Suara yang didapatkan Gus Yasin merupakan tertinggi se-Indonesia bagi calon anggota DPD. Bahkan, lebih tinggi dari Komeng Alfiansyah yang meraup 3,2 juta dari pemilihan Jawa Barat.
Baca: Prabowo Kalahkan Anies di Jakarta, Berikut Perincian Angkanya
Wakil Ketua Pengurus Wilayah Gerakan Pemuda Ka'bah (PW GPK) Jateng, Badruzzaman Zamzami menilai, perolehan suara Gus Yasin berbanding terbalik dengan suara Partai Persatuan Pembangunan (PPP) yang menjadi juru kunci dalam penghitungan sementara partai politik yang berpeluang lolos ke parlemen.
"Bisa jadi suara PPP secara nasional kalah dengan suara Gus Yasin yang hanya di Jateng," ujar Badruzzaman kepada Republika.co.id di Jakarta, Kamis (14/3/2024).
Baca: Beri Selamat Kemenangan ke Prabowo, Ainun Kawal Pemilu Dirisak Warganet
Dia menilai, hal itu otomatis menjadi tamparan bagi DPP PPP yang sudah terbukti ceroboh dengan 'membuang' Gus Yasin dari pengurus PPP. Menurut Badruzzaman, PPP sudah waktunya melakukan revolusi total dalam kepengurusan partai. Hal itu mengingat suara PPP pada Pemilu 2024, menjadi pencapaian terendah dan terburuk dalam sejarah berdirinya partai berlambang Ka'bah.
"PPP pernah menjadi idola bagi umat Islam. Sedangkan suara PPP sekarang seperti sedang mendapatkan hukuman dari umat karena kebijakan yang cenderung meninggalkan umat," ucap alumnus Ponpes Al Anwar Sarang, yang merupakan santri almarhum Mbah Maimoen Zubair ini.
Badruzzaman menjelaskan, faktor jebloknya suara PPP bukan karena dari luar, tapi berasal dari internal pengurus. Di antaranya, pencopotan sejumlah ulama dan habib dari struktur PPP di DKI Jakarta.
Termasuk, dicopotnya anak almarhum Haji Lulung, yaitu Guruh Tirta Lunggana dari DPW PPP DKI Jakarta. "Juga sering mendukung pemimpin yang tidak didukung oleh mayoritas umat Islam. Seperti capres yang diusung oleh PPP sekarang," katanya.
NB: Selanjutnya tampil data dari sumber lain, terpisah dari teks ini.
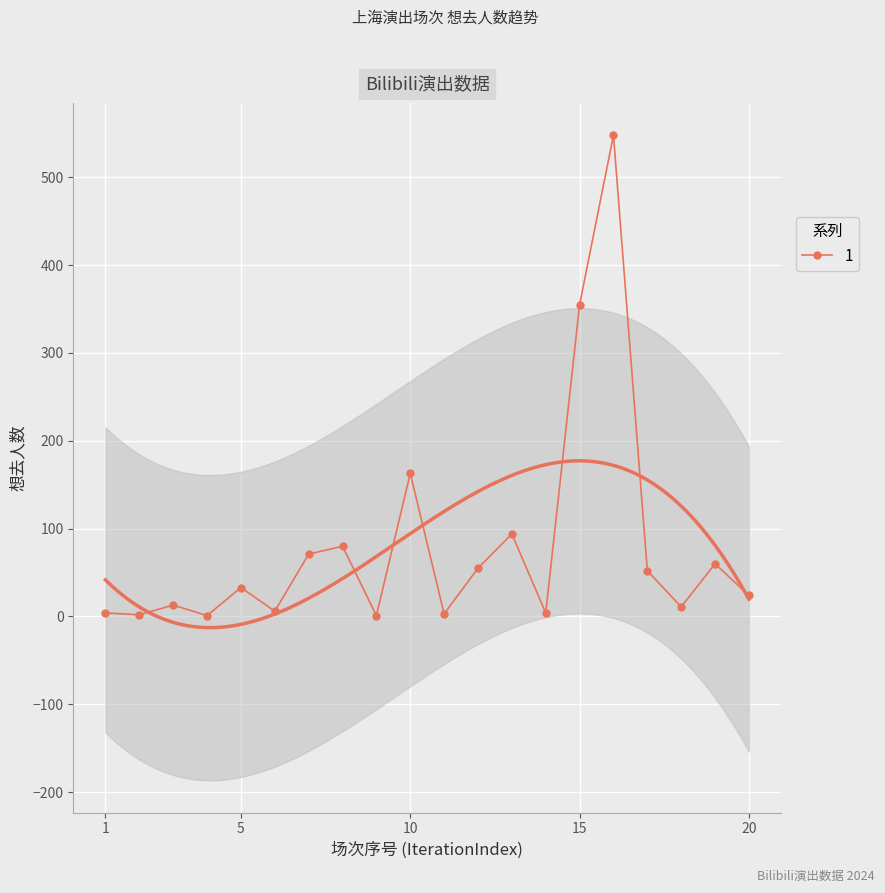

True or false: 1 has more than 2 points higher than both neighbors.

True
Badruzzaman juga prihatin dengan kondisi PPP, yang hanya dijadikan batu loncatan bagi elite partai untuk mengemis jabatan di pemerintahan. Jika elite tersebut sudah mendapatkan jabatan yang diinginkan, kata dia, mereka tidak akan memikirkan lagi masa depan partai.
Baca: Prabowo dan Raja Yordania Hari Ini Berkomunikasi, Sama-Sama Alumni Fort Bragg
Badruzzaman menyoroti unsur pimpinan sekarang yang memiliki harta berlimbah. Tetapi, mereka tak mampu membayar saksi untuk Pemilu 2024. Hal itu merupakan sebuah ironi.
"Untuk itu diharapkan bagi DPP PPP tahu diri atas kegagalan kepemimpinan mereka dan menyerahkan kepada yang lebih mumpuni untuk memimpin PPP. Yang lebih pas tentu dari keturunan KH Maimoen Zubair," ujarnya.
Kembali ke Gus Yasin, menurut Badruzzaman, ia sebenarnya politikus PPP yang menjadi anggota DPRD Jateng periode 2014-2018. Kala terpilih menjadi anggota dewan, Gus Yasin meraih suara tertinggi di daerah pemilihannya.
Karena figurnya yang menonjol, sambung dia, yang bersangkutan digandeng untuk menjadi calon wakil gubernur dan akhirnya menang. "Kemudian digandeng Ganjar Pranowo menjadi wakil gubernur Jateng periode 2018-2023," ucap Badruzzaman.
Tak diberi posisi strategis...
Yang mengherankan, kata dia, Gus Yasin yang sudah menjadi orang nomor dua di Jateng, malah tidak diberi posisi strategis di DPP PPP. Bahkan, pengurus PPP seakan tidak menganggapnya sebagai aset.
Lantaran tidak dijadikan pengurus, menurut Badruzzaman, Gus Yasin terpaksa memilih jalan independen menjadi anggota DPD RI dari Jateng dan meraih suara terbesar. "Hingga akhirnya yang bersangkutan memilih maju menjadi caleg perseorangan lewat DPD RI," kata Badruzzaman.